## TO DO
As you print the data below, keep every line exactly as it is and leave the images behind.

## INFORMATION PROVIDED
________________________

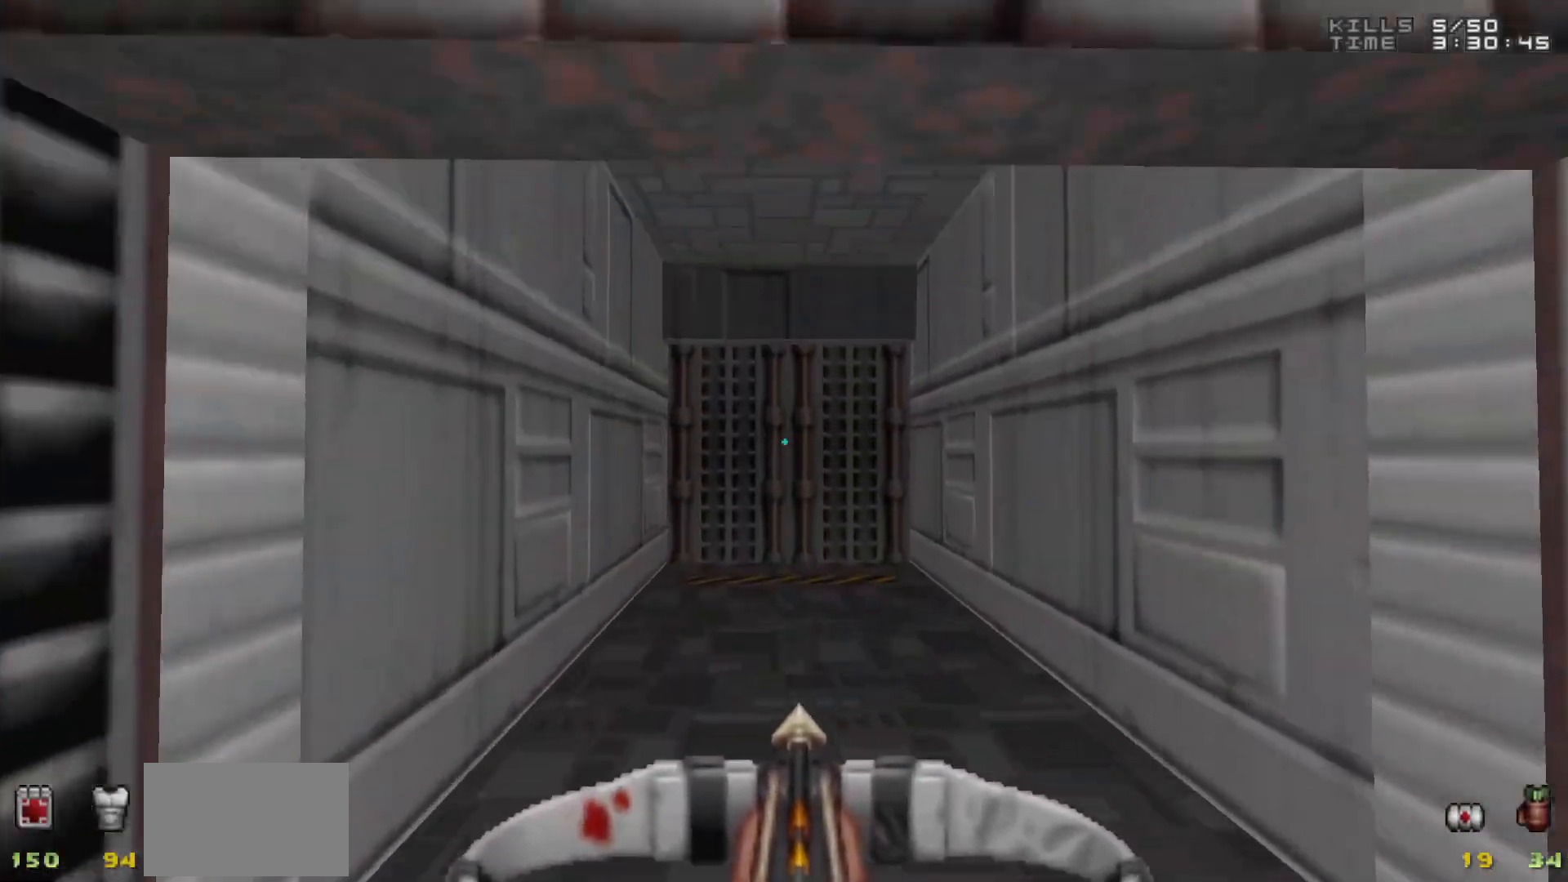
{"keys": ["w"], "mouse": [], "events": []}
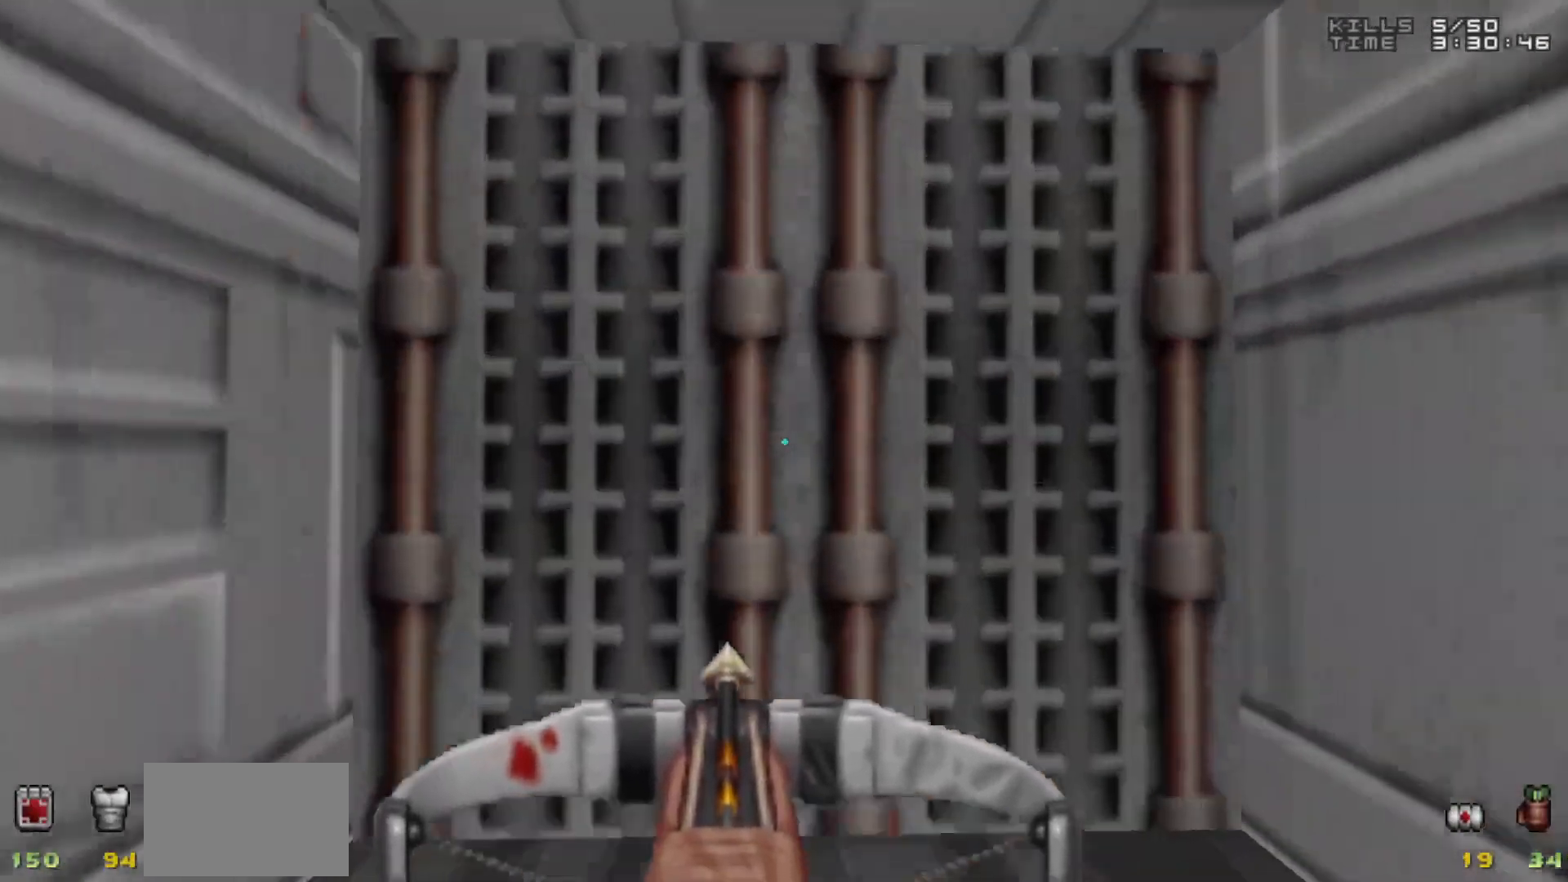
{"keys": [], "mouse": [], "events": [[50, "w", "up"], [100, "e", "down"], [183, "e", "up"], [283, "s", "down"], [417, "s", "up"]]}
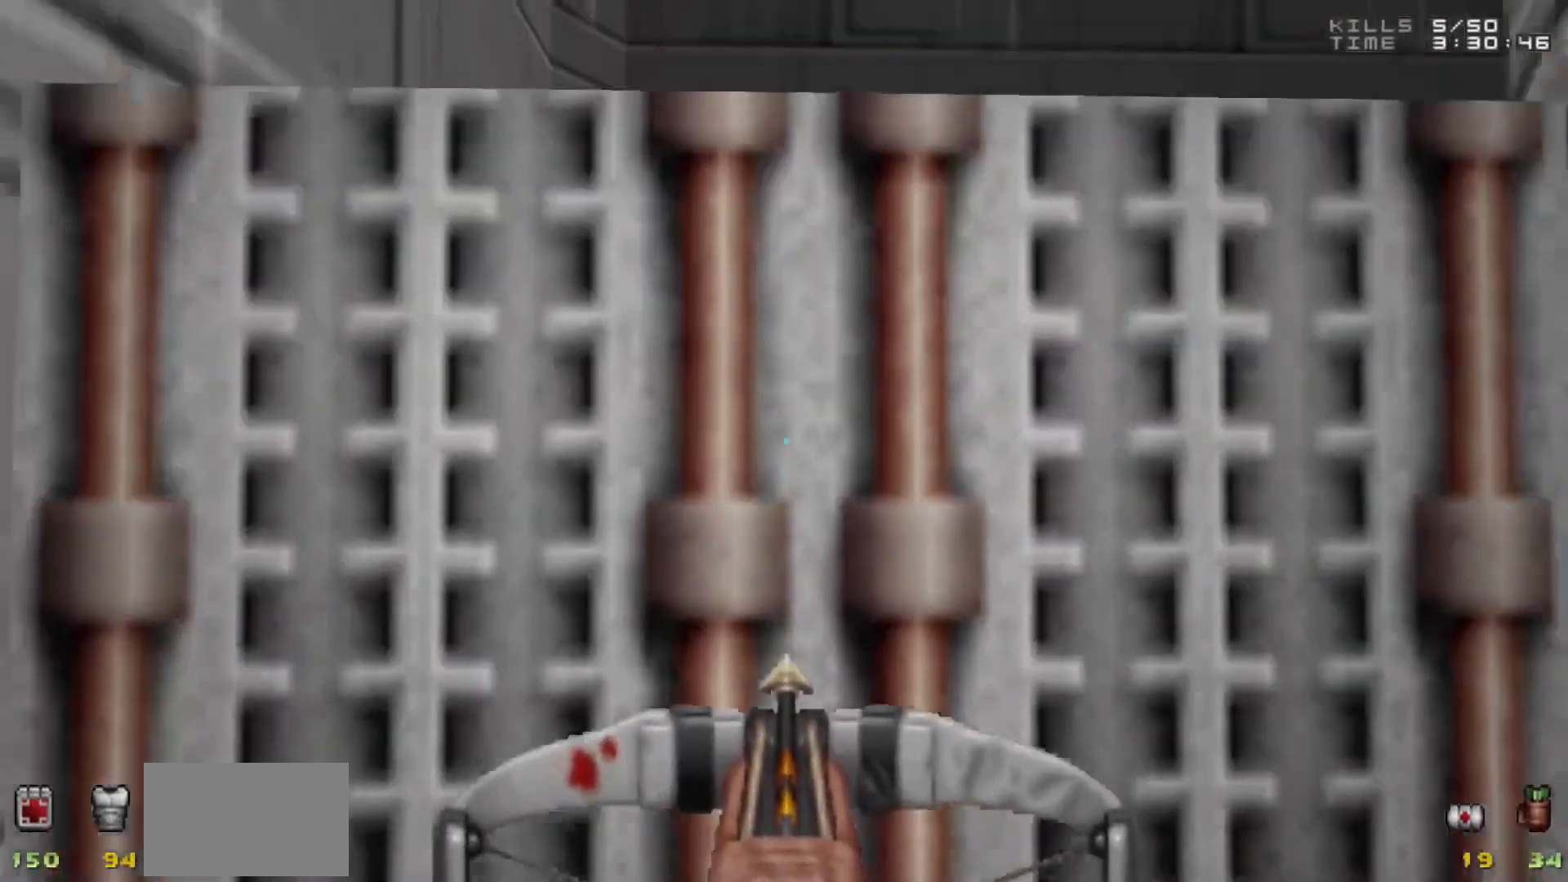
{"keys": ["w"], "mouse": [], "events": [[350, "w", "down"]]}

________________________

## WRITTEN REPLY
{"keys": ["w"], "mouse": [], "events": []}
{"keys": [], "mouse": [], "events": [[50, "w", "up"], [100, "e", "down"], [183, "e", "up"], [283, "s", "down"], [417, "s", "up"]]}
{"keys": ["w"], "mouse": [], "events": [[350, "w", "down"]]}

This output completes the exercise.